About Cold Mountain
Han Shan was an iconoclastic poet who spent time separately in solitude and at monasteries. His poems were found and compiled as always a testament to the uncanny wisdom and music they contained. As in the tradition of Chinese Poesy, the poems were sung out in the Cold Mountain era, all the way to now.
Following the way of Crazy Wisdom, Han Shan stood neither in the trenches of Taoism nor Buddhism, his Dharma loose-and-free, no different from his many verses of poetry. It is conjectured that some of the tales of Cold Mountain are myths—whether this is or is not the case, one thing is sure—The Poet is Gone.
About the Translator
Bill Porter assumes the pen name Red Pine for his translation work. He was born in Los Angeles in 1943, grew up in the Idaho Panhandle, served a tour of duty in the US Army, graduated from the University of California with a degree in anthropology, and attended graduate school at Columbia University.
Uninspired by the prospect of an academic career, he dropped out of Columbia and moved to a Buddhist monastery in Taiwan. He struck out on his own after four years with the monks and nuns. Eventually, he found work at English-language radio stations in Taiwan and Hong Kong, where he interviewed local dignitaries and produced more than a thousand programs about his travels in China.

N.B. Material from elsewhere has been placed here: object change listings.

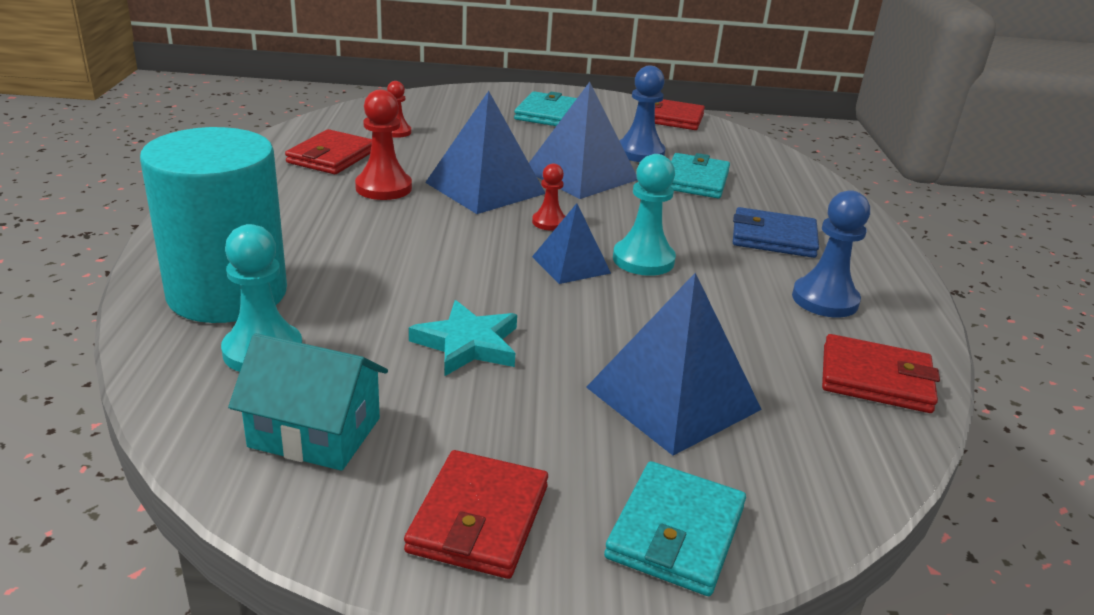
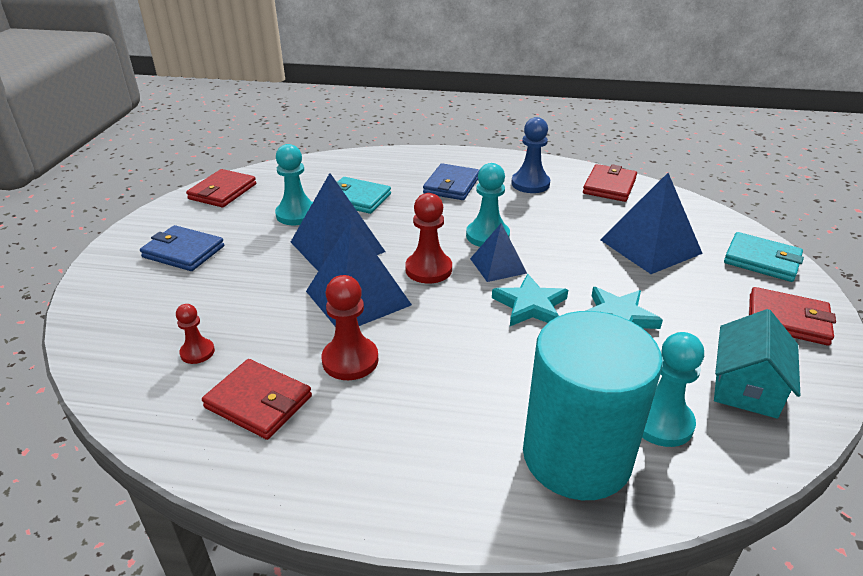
camera: 80 degrees left, 5 degrees up
(485, 282) = (530, 305): none -> turquoise star
(546, 114) = (183, 252): turquoise wallet -> blue wallet
(549, 222) = (428, 269): red pawn -> red pawn, size x1.68
(640, 153) = (297, 214): blue pawn -> turquoise pawn

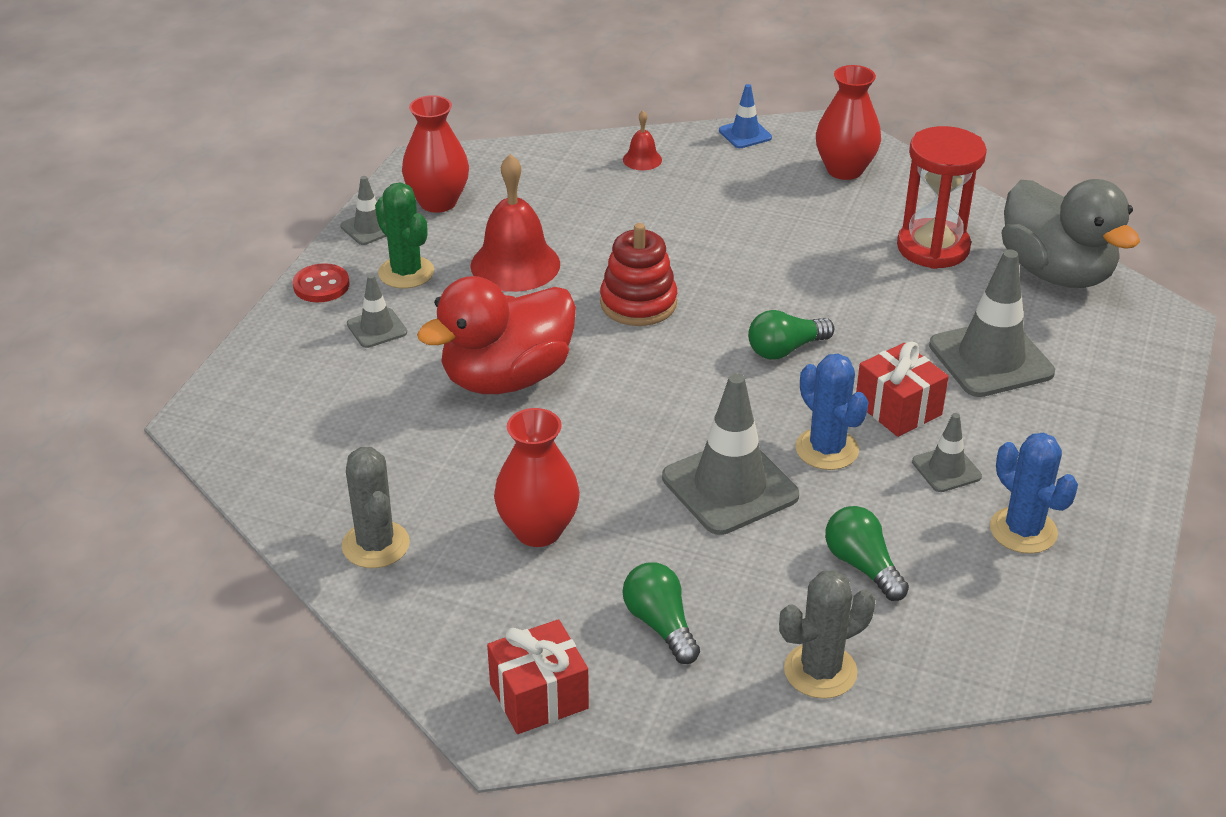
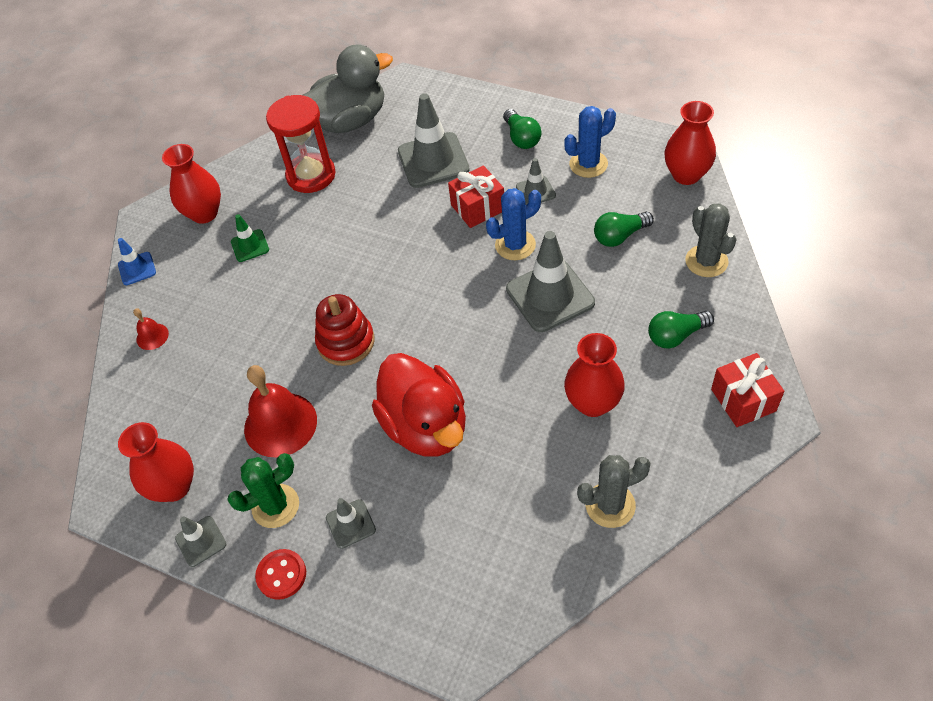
camera: 80 degrees left, 15 degrees up
(785, 349) = (411, 260): green light bulb -> green light bulb (521, 138)
(793, 211) = (250, 246): none -> green traffic cone
(1025, 656) = (686, 175): none -> red vase

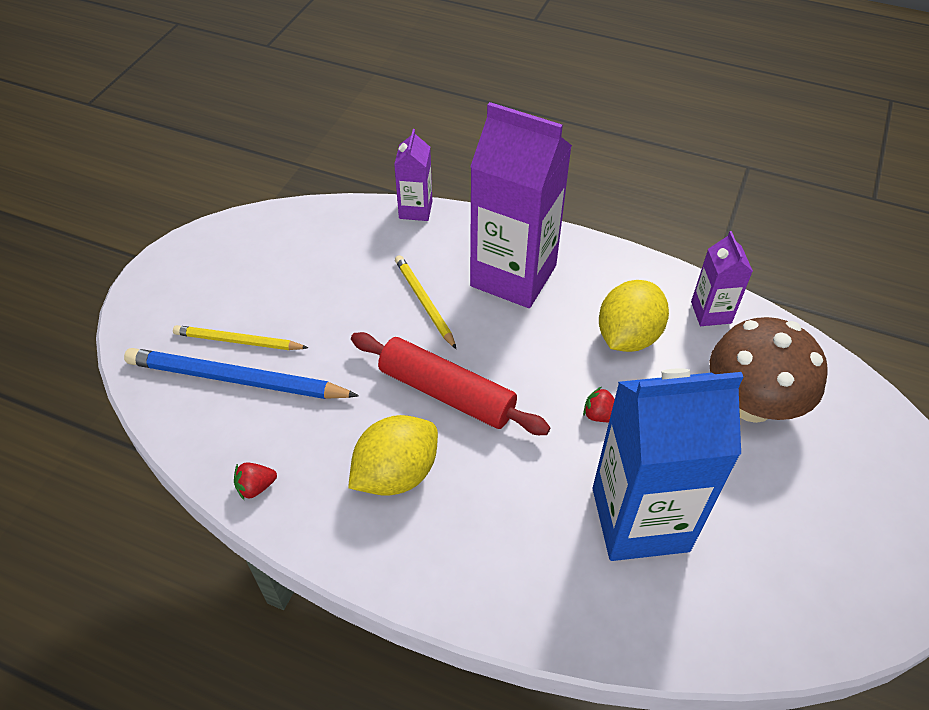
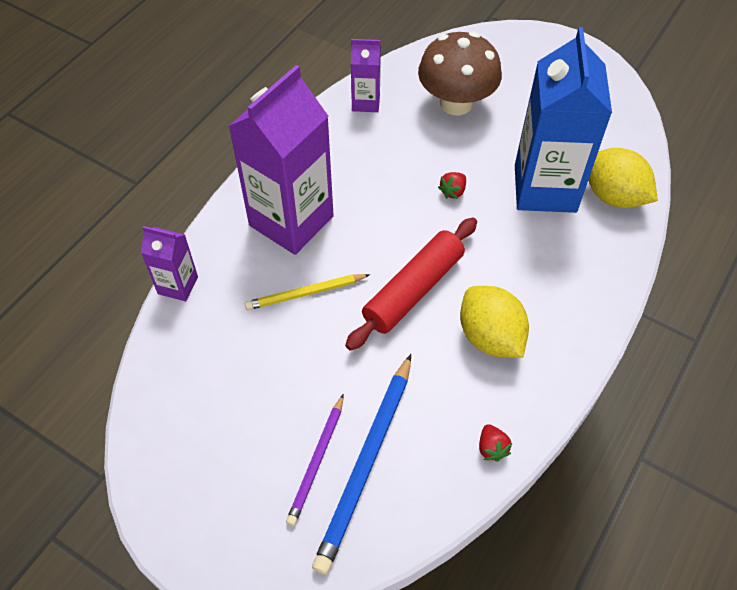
camera: 80 degrees left, 5 degrees up
(238, 341) = (317, 461): yellow pencil -> purple pencil
(628, 336) = (378, 157): yellow lemon -> yellow lemon (613, 196)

His translations have been honored with a number of awards, including two NEA translation fellowships, a PEN Translation Prize, and the inaugural Asian Literature Award of the American Literary Translators Association. His Kind and His Way are honored in the movie===Dancing with the Dead (which one wonders sounds eerily similar to a long, strange trip…). He lives in Port Townsend, Washington.
How Does One Know Tao?
Who, precisely, is a poet? How do we find the gone ones? If my life were a bestseller, I probably would’ve opened the Collected Songs with such questions weighing on me, heavy—alas! Such is not the case. Instead, I opened to nothing in mind.
‘Dedicated to Han Shan’ (thanks to the Internet Archive for preserving a copy with the inscription!) is the simple opening of an age-defining book, featuring the Way of poet Gary Snyder—Dharma Bums. Indeed, it is one and the same Han Shan- Cold Mountain whose most Zen poems that break apart the mind have been translated by Red Pine.
The introductions in the Revised & Expanded editions clearly show us the Dharma’s mettle in our age.
Bill skillfully paints the life and mystery that is Han Shan—to some, more myth than man? – and his kinfolk, Feng-kan & Shih-te, so colorfully that we find ourselves gone to climes that feature vistas of rivers and mountains.
Most portentously, upon completing the conjectures, Bill provides the reader with many academician’s explanations of the Poet Cold Mountain. My mind begged—
“And you, Red Pine—how do you see Cold Mountain?”
There begins Bill’s own offering to the Great Mystery of Cold Mountain.
John Blofeld, too, is no less. He provides an introduction that really whets the appetite to dive head-first into Cold Mountain’s Way. One tastes the hint of a highly way-found individual with John—the introduction for this volume of Cold Mountain poems is a piece of radiant Dharma.
The work of a single night, perhaps a single sitting even—amidst whiskey and later Tibetan chanting– is there yet hope left, wonders one.
Cold Mountain Poems
The poems lay bare. Each verse is sure to make us live, through and through, the reverberations of a wholly integrated Mad man.
It remains especially tasteful to remember that Han Shan wrote poems everywhere! On stones, walls, trees, spit-in-the-wind: it behooves to associate the poems with such a varied range of what one can truly call “Mixed” media!
The versatility of this Mind to compactly express the Great, Infinite, ever-expansive Tao, or Sunyata, is no less than the fruits of the great tree of enlightenment mentioned in the Buddhavatamsaka Sutra. They breed the tears of compassion—that water that nourishes the roots of this tree.
Funny—Han Shan, an entire one like no one, sparks the most Divine notes of the “real-that-lay-bare” in full-bodied language; one cannot but help chuckle… and cackle too!
An Anarchist? – yes, we would be well to suspect Han Shan to take most suitably towards and turn on to poet Dale Pendell’s Horizon Anarchism; even, maybe, crazy Ikkyu’s requests to not allow any Artificial Paradise to sway one the True Way.
And Lastly
Bill has done an excellent service to generations of humans, especially to the long, unbroken thread of a timeless tradition. The book births the subtle scents of the crazy hermit mountain men who would accept nothing less than Nothing! Red Pine—for this work, thanks!